Verified against the built barrel (decompose namespace):

  • hpss(S, opts){ harmonic, percussive } spectrograms. Default (mask: false) returns the masked components S · mask, so harmonic + percussive ≈ S at margin=1. Accepts magnitude rows or complex {real, imag} bins (phase is reapplied).
  • softmask(X, X_ref, opts) → mask matrix X^p / (X^p + X_ref^p) with rescale-by-max stabilisation; power: Infinity gives a hard mask (X > X_ref).
  • nn_filter(S, opts) — replace each frame by an aggregate of its nearest neighbours in a recurrence graph. aggregate: 'median' + metric: 'cosine' + a width band is the REPET-SIM configuration.
  • processAudioToFingerprints(audioBuffer, nFft?, hopLength?) — the vocal-separation entry point: multi-scale spectral fingerprints from an AudioBuffer-shaped input.
  • optimizeEqCurves(vocalFps, mixtureFps, mixtureMag, numWindows, sr, ...) — gradient descent for the per-window EQ curves that isolate the vocal.
  • reconstructVocal(mixtureStft, eqCurves, sr, nFft?, hopLength?)Float32Array of the reconstructed vocal.

Two HPSS entry points, on purpose. decompose.hpss(S, …) takes a spectrogram and returns spectrograms. effects.hpss(y, …) takes a waveform, runs this same core, and inverts back to time-domain signals.

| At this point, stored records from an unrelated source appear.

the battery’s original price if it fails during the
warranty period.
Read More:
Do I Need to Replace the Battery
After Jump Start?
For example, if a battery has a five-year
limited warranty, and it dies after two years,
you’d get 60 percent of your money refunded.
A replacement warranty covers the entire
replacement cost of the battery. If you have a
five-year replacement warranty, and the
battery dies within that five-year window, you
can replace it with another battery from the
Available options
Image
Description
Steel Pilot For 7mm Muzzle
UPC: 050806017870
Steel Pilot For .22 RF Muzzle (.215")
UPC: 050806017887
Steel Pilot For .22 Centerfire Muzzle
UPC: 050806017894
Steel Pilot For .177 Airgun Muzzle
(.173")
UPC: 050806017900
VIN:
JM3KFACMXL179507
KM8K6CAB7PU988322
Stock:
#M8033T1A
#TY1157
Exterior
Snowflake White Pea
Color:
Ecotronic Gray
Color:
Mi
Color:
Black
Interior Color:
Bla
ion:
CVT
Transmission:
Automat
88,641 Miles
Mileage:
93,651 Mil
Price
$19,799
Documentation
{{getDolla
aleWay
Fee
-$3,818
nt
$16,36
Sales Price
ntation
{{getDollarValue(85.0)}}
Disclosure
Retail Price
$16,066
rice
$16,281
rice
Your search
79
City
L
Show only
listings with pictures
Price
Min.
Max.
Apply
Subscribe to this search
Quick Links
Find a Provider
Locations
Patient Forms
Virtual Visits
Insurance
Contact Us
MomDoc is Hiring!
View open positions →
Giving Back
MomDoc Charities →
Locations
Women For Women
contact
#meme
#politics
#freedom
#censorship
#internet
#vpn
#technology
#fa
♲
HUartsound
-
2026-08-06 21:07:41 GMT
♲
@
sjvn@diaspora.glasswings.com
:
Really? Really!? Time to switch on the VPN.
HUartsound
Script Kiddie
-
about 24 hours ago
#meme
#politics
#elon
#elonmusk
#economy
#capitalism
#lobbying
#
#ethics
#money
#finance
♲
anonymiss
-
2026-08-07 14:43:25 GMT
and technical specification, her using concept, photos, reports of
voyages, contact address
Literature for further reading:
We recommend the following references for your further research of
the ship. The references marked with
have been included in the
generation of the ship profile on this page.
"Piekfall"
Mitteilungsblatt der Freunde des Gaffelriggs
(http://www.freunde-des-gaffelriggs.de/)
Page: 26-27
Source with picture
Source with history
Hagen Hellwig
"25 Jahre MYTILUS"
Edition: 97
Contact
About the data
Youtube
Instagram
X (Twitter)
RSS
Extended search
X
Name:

import { decompose, stft } from 'pleco-xa'
// y: Float32Array (mono)
const D = stft(y, 2048, 512) // [freq][time] complex bins
const { harmonic, percussive } = decompose.hpss(D, { margin: 1 })
// harmonic + percussive ≈ D (masked components) at margin=1
// REPET-SIM-style repetition suppression on a magnitude spectrogram S:
const foreground = decompose.nn_filter(S, {
aggregate: 'median',
metric: 'cosine',
width: 3,
})
  • hpss default is masked components, not raw median filters. The legacy pleco copies returned the bare median-filtered spectrograms; this canonical version applies the soft masks so the components sum back to the input. kernel_size default is 31; margins must be >= 1.
  • Vocal separation input only needs { getChannelData, sampleRate } — it runs in Node against a structural mock, no browser required. Note optimizeEqCurves/reconstructVocal print console banners as they iterate; the flagship’s exact multi-stage wiring (fingerprints → mixture magnitude → EQ curves → reconstruction) is shown end-to-end in the vocal-separation demo.
  • nn_filter builds its recurrence graph from segment.recurrenceMatrix; frames with no neighbours pass through unchanged. Supported aggregate values are 'mean', 'median', 'average' (weighted by the graph), or a custom (values, weights) => number.
  • NMF decomposition is deliberately out of scope (the merged marathon NMF converges incorrectly and is not exported) — see the exceptions ledger.

Full signatures: decompose namespace — e.g. hpss, softmask, nn_filter, processAudioToFingerprints.